# Howdy all, looking for grinder that can run off 12v and isn't too big (mobile set-up)



## PhillyYasvilly (Jan 30, 2014)

Hello,

So I've my home set-up sorted but I still have no grinder! I'll be running it off a battery!

Space is a concern but unfortunately I've no dimensions with me.

Anybody have an idea about this one? Brasillia about 150 euro?

http://www.donedeal.ie/cateringfittings-for-sale/coffee-machine-and-cofey-grinder/6505068

*worst case scenario we get a grinder to practice with and then another when hitting the road!

Many thanks,

your advice is much appreciated,

Philip


----------



## Joe the fish (Feb 12, 2014)

Go manual! Plenty of options vintage to modern, plenty of price ranges and no battery drain. Porlex is a good place to start but let us know budget, what your grinding for and how often and more suggestions will come


----------



## Mrboots2u (May 10, 2013)

I'd want something with a bit more adjustment on it than a porlex for the lever machine you have .

A good grinder is massively important , even more so for a lever machine .

So set s decent budget in comparison to what you spend on the machine .

Don't skimp on the grinder .....


----------



## PhillyYasvilly (Jan 30, 2014)

I've an Izzo Pompei Dual Fuel spring lever beast. Manual is an option we'd consider, we hope to be trading for between 4 and about 8 hours on average. Not sure as to how much beans we'd be going through to be honest at this stage. Price range goes upto about €250, could be pushed for something lovely!

I'll have a goo now at different manual offerings.

Thanks again,

Philip


----------



## Mrboots2u (May 10, 2013)

If you are wanting to serve customers and a fair amount then a hand grinder will not be suitable time wise .

Something that portion controls for you , either electronically or via a doser would suit .

A hand grinder is too time consuming and too much effort for a commercial venture


----------



## PhillyYasvilly (Jan 30, 2014)

As nice (and tiring/time-consuming) as it'd be to be grinding by hand, electric seems to be the way forward! Can I wire up most grinders to my 12 volt battery?

Am I right in thinking that something similar to a *Mazzer Super Jolly* is what I need? It seems to be a bit of an industry stardard, a little like the Fracino machines on mobile units.

Thanks,

Philip


----------



## aaronb (Nov 16, 2012)

You need an inverter, to run ~230v appliances off a 12v battery. Presumably the Izzo needs a 240v feed as well, even though it is duel fuel?
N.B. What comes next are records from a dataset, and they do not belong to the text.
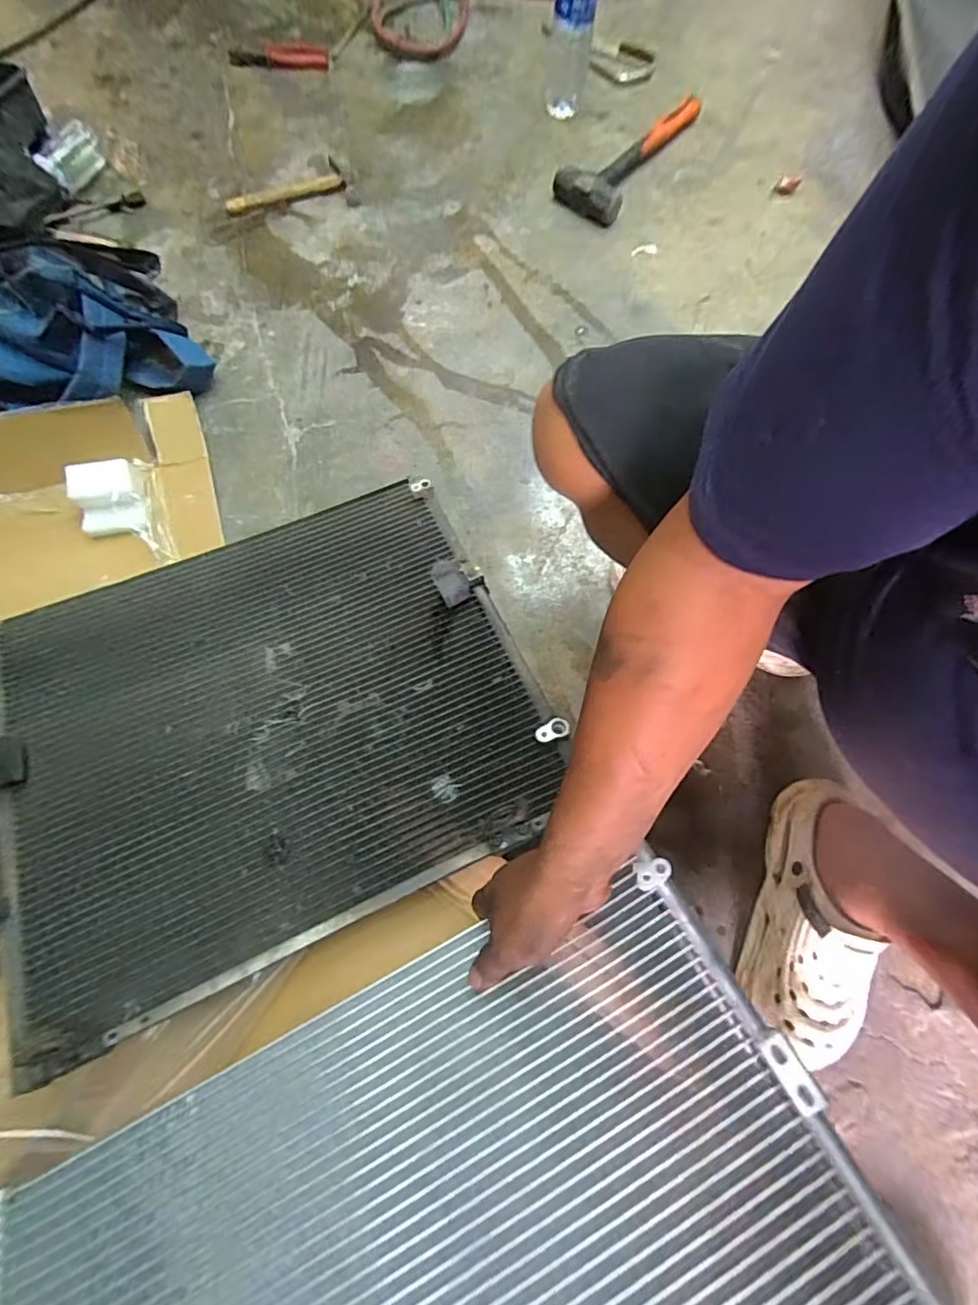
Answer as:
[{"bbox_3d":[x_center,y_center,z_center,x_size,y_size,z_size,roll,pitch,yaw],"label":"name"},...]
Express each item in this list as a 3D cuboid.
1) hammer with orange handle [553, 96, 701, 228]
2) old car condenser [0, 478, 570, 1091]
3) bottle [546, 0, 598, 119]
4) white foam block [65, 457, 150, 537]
[{"bbox_3d":[0.284,-0.991,1.035,0.134,0.053,0.414,35,76,9],"label":"hammer with orange handle"},{"bbox_3d":[-0.290,0.075,0.642,0.648,0.043,0.535,-23,66,-10],"label":"old car condenser"},{"bbox_3d":[0.157,-1.174,0.986,0.076,0.247,0.081,8,75,-2],"label":"bottle"},{"bbox_3d":[-0.543,-0.218,0.760,0.093,0.067,0.094,-7,76,-6],"label":"white foam block"}]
Sky's the limit with grinders, Super Jolly is a solid choice, Eurkea Mignon gets good reviews on this site, Anfims are pretty solid or of course the EK43


----------



## Mrboots2u (May 10, 2013)

I'd go superjolly in that list , not sure the mignion would last 8 hours service , and you would be forever filling the hopper .....


----------



## garydyke1 (Mar 9, 2011)

How about a 2nd hand Mazzer Royal?


----------



## PhillyYasvilly (Jan 30, 2014)

My Izzo is plugged into the mains for now until it's mobile and it'll be running on gas mostly. So inverter will be needed to run my grinder off my battery when it's going outdoors and into my mobile set-up.
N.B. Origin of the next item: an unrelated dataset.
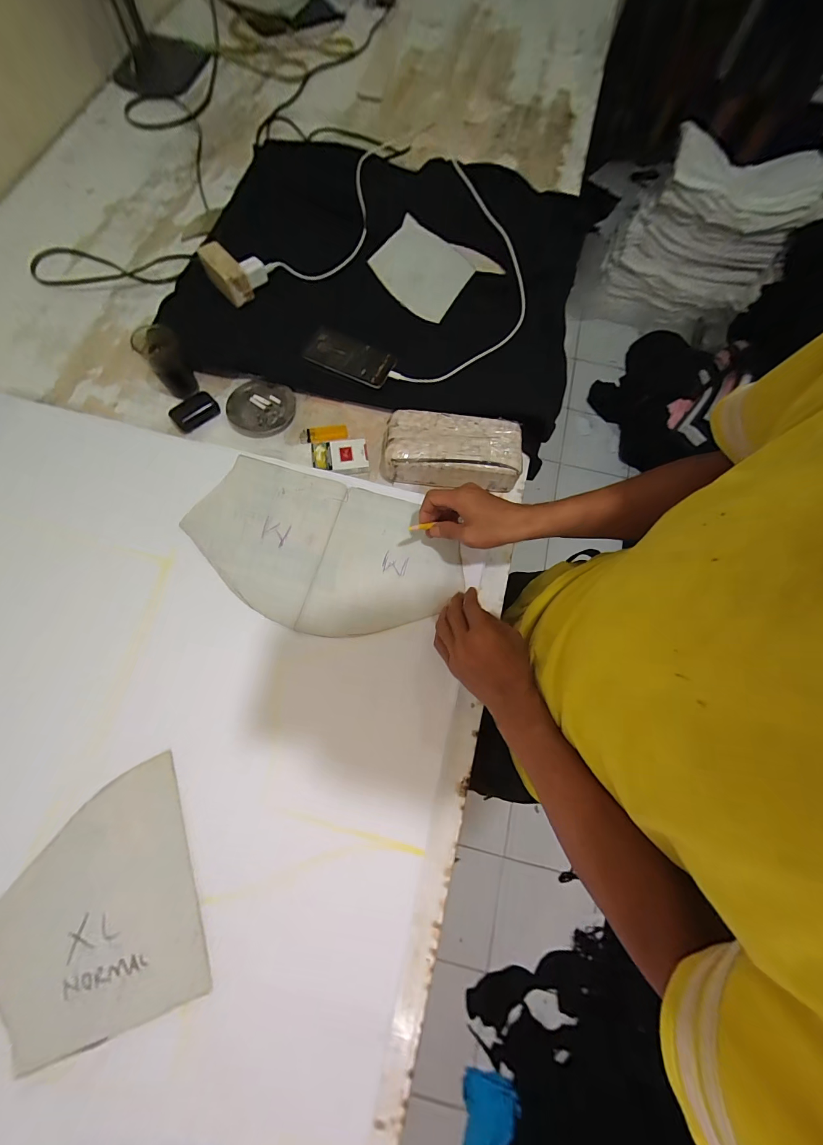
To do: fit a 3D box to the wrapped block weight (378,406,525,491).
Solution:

Thanks for recommendations, will start researching!

Philip

p.s. Do you have a Mazzer Royal Garydyke1? What do you think of it? Are you getting rid of yours?


----------



## garydyke1 (Mar 9, 2011)

yes i do -clues in my signature : )

its awesome and way superior to an SJ.

possibly


----------



## PhillyYasvilly (Jan 30, 2014)

Ha, it seems to be in your set-up in use at the moment. I doubt my budget can stretch to an amount that'l' make you want to part with it! What'd you be looking for it?

Cheers for your input, am scouring locally to find something I could maybe see this evening!

Philip


----------